All told, Jones registered five total tackles, forced a fumble that the Steelers recovered, and notched his first sack of the season that put the Chargers in a third and long situation that they were unable to convert.
In fact, leading up to his sack, which came late in the first half, Jones had already been putting together a nice day as a pass rusher, generating some pressure at a solid rate while he was in the game, showing, in particular, improved strength as he worked the bull rush to penetrate the pocket.
It was the bull rush that produced his sack, in fact, though it came on an interior rush, stunting inside and driving the center back into Philip Rivers. Once Jones got a hold of the quarterback, the pass rusher pulled him down to the ground as the lineman still attempted to block him. It would be fair to say that this was his most impressive of four career sacks.
On the Steelers’ opening drive, Jones was forced to make a tackle on running back Danny Woodhead 30 yards down the field after the left side of the defense failed to contain the simple screen pass, but it did give the former first-round pick the opportunity to show some hustle.
There were other opportunities for Jones to rush the passer, on which initial impressions it seems that he did well. He was able to get around the left tackle on the final play of the Chargers’ opening drive, though not quickly enough to stop the touchdown.
He also put together a pair of nice rushes on the Chargers’ third drive, after giving way to James Harrison for a possession. He got a hand on Rivers on third down as he looked down the field and fired inaccurately to his target.

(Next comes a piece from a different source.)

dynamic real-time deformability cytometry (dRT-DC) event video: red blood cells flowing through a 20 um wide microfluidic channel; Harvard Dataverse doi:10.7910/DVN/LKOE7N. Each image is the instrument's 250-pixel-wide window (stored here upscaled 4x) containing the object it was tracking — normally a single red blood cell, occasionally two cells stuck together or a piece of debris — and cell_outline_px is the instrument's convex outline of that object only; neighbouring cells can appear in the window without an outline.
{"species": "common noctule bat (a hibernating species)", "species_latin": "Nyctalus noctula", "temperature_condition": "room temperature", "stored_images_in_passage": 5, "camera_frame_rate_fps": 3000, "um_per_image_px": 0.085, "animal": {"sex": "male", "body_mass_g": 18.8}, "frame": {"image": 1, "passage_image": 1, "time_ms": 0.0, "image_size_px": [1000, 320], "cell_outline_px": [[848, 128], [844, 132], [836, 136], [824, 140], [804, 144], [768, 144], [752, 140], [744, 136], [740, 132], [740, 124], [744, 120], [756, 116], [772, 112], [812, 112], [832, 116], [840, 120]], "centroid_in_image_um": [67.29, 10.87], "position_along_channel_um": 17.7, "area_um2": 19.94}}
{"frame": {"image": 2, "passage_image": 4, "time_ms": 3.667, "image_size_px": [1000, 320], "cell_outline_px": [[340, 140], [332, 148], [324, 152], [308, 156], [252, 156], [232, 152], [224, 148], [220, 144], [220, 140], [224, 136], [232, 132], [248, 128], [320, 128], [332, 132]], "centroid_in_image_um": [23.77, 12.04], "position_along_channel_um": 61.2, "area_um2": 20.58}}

Of course, it can’t be ignored that Jones was going up against a backup left tackle for the entire game, and by the end it was the third-string tackle, in fact. But initial observations, before we get into more extensive work breaking down the game, were certainly positive, and he played as he should have against that level of competition.
He missed a tackle or two, and got hammered on a potential blindside block chasing down a screen pass, as well. He is going to make mistakes on occasion that cause one to groan, especially one inclined to linger on his draft status. But he turned in a performance on the road last night to build upon in the future.